The primary information processing element in the brain is the neuron, a specialized brain cell that combines several inputs to generate a single output. A typical neuron consists of a cell body, along with a number of protruding tentacles, called dendrites, which are input wires for carrying signals in the cell. Most neurons have only one output, called the axon, which is typically longer than the dendrites. It usually branches near its end into axon terminals to allow the output of the cell to feed the input of several others.


The signals that travel within neurons are electrochemical in nature. Transmission of a signal from one neuron to the next happens through chemical neuro-transmitters. The receiving neuron sums the inputs from its dendrites and as a result may or may not send an output signal down its own axon. Inputs can also be inhibiting; signals received at inhibiting inputs make the receiving neuron less likely to fire.

At the simplest level, a neural network can be represented as a set of vertices, the neurons, connected by two types of directed edges, one for excitatory inputs and one for inhibiting inputs. In practice, neurons are not all the same. This variation can be encoded in the network representation by different types of vertices.

human connectome project

Ecological networks

Ecological networks are networks of ecological interactions between species. Species in an ecosystem can interact in different ways: they can eat one another, they can parasitize one another, or they can have any of a variety of mutually advantageous interactions, such as pollination or seed dispersal.

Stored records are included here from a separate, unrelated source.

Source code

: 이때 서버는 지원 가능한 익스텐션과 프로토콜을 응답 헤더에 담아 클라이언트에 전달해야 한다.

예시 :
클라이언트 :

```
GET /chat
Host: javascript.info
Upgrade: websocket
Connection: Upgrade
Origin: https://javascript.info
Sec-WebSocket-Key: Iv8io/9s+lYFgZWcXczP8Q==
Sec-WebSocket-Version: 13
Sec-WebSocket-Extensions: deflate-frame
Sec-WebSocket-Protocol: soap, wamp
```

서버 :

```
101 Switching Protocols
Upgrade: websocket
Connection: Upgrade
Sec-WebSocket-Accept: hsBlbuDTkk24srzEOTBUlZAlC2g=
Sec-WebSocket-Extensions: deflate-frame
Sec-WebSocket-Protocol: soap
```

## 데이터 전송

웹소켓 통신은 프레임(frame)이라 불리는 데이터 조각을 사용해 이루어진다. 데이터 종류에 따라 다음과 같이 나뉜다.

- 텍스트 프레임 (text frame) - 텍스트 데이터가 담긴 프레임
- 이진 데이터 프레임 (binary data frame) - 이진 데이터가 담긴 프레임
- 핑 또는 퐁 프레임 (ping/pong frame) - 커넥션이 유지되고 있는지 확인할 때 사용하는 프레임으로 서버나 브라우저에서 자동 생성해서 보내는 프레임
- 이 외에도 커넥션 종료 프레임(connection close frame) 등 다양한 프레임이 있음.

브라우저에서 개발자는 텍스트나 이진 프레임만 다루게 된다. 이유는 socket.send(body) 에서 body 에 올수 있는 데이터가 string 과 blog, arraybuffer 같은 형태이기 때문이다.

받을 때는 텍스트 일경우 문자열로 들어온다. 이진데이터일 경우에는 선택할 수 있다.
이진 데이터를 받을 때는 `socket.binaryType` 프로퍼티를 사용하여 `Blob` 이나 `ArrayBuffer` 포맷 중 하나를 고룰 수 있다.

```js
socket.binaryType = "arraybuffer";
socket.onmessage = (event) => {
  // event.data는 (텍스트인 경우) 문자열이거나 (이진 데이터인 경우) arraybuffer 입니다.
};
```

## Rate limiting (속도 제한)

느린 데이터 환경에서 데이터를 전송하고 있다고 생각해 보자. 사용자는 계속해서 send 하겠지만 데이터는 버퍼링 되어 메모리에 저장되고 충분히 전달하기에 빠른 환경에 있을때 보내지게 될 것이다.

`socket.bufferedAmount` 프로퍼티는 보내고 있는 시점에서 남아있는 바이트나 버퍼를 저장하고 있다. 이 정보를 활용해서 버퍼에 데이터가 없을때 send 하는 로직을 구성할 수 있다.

A food web is a directed network that represents which species prey on which others in a given ecosystem. The vertices of the network correspond to species and the directed edges to predator-prey interactions. In fact, ecologists conventionally draw edges in the opposite direction, from prey to predator, that is, in the direction of energy flow. Food webs are typically directed acyclic graphs (DAGs). The acyclic nature of food webs indicate that there is an intrinsic hierarchy among the species in ecosystems.

food web

Those higher up the hierarchy prey on those lower down, but not vice versa, although there are some counterexamples. A species’s position in this hierarchy is called by ecologists its trophic level. This is the rank of the species’ vertex on the acyclic food graph, that is the length of the longest path leading to the vertex representing the species. Those species in lower trophic levels tend to be smaller and more abundant, while those in higher trophic positions are usually larger-bodied and less numerous predators. A food chain is one particular route, or path, through a food web.